▶ [Prompt]: Lift every line from the entries that includes the word "TRIANGLE".

[[ Supplied records, beginning ]]

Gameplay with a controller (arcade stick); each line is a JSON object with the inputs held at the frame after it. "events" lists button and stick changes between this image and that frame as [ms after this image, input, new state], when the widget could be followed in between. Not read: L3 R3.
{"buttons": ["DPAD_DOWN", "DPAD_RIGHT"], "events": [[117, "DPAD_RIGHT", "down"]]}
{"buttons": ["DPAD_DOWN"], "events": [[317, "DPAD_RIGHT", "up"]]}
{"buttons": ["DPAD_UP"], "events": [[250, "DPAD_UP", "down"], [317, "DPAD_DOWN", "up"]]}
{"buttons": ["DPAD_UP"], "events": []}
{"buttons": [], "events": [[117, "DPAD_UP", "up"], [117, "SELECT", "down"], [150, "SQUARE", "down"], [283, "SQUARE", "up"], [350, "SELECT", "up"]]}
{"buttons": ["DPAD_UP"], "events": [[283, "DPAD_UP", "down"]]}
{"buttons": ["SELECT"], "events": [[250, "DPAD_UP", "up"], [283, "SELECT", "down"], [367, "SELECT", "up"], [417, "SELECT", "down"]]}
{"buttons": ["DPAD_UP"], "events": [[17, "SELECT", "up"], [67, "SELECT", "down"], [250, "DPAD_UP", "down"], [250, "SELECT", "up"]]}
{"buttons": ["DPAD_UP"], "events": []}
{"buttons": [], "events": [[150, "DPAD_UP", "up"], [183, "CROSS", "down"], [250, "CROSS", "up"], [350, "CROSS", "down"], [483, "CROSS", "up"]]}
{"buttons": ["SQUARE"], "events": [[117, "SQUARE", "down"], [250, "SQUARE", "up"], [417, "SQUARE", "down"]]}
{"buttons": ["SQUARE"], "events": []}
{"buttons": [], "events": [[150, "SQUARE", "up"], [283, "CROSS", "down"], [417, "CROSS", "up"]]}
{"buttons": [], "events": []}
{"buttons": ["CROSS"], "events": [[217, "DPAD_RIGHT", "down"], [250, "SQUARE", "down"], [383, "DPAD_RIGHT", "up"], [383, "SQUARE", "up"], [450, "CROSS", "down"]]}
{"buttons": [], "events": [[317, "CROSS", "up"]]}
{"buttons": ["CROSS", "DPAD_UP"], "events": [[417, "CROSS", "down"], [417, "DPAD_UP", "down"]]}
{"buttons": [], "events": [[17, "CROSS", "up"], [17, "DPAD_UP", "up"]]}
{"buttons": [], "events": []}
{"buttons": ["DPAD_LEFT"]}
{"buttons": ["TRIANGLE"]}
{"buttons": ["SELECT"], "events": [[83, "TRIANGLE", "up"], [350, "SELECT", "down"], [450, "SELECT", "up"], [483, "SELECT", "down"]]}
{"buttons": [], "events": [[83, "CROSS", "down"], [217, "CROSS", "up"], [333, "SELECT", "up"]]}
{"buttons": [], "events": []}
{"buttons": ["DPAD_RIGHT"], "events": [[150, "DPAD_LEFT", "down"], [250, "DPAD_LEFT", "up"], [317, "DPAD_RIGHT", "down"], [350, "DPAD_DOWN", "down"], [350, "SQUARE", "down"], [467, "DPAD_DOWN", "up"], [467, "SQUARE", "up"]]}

[[ Supplied records, end ]]

▶ [Your solution]:
{"buttons": ["TRIANGLE"]}
{"buttons": ["SELECT"], "events": [[83, "TRIANGLE", "up"], [350, "SELECT", "down"], [450, "SELECT", "up"], [483, "SELECT", "down"]]}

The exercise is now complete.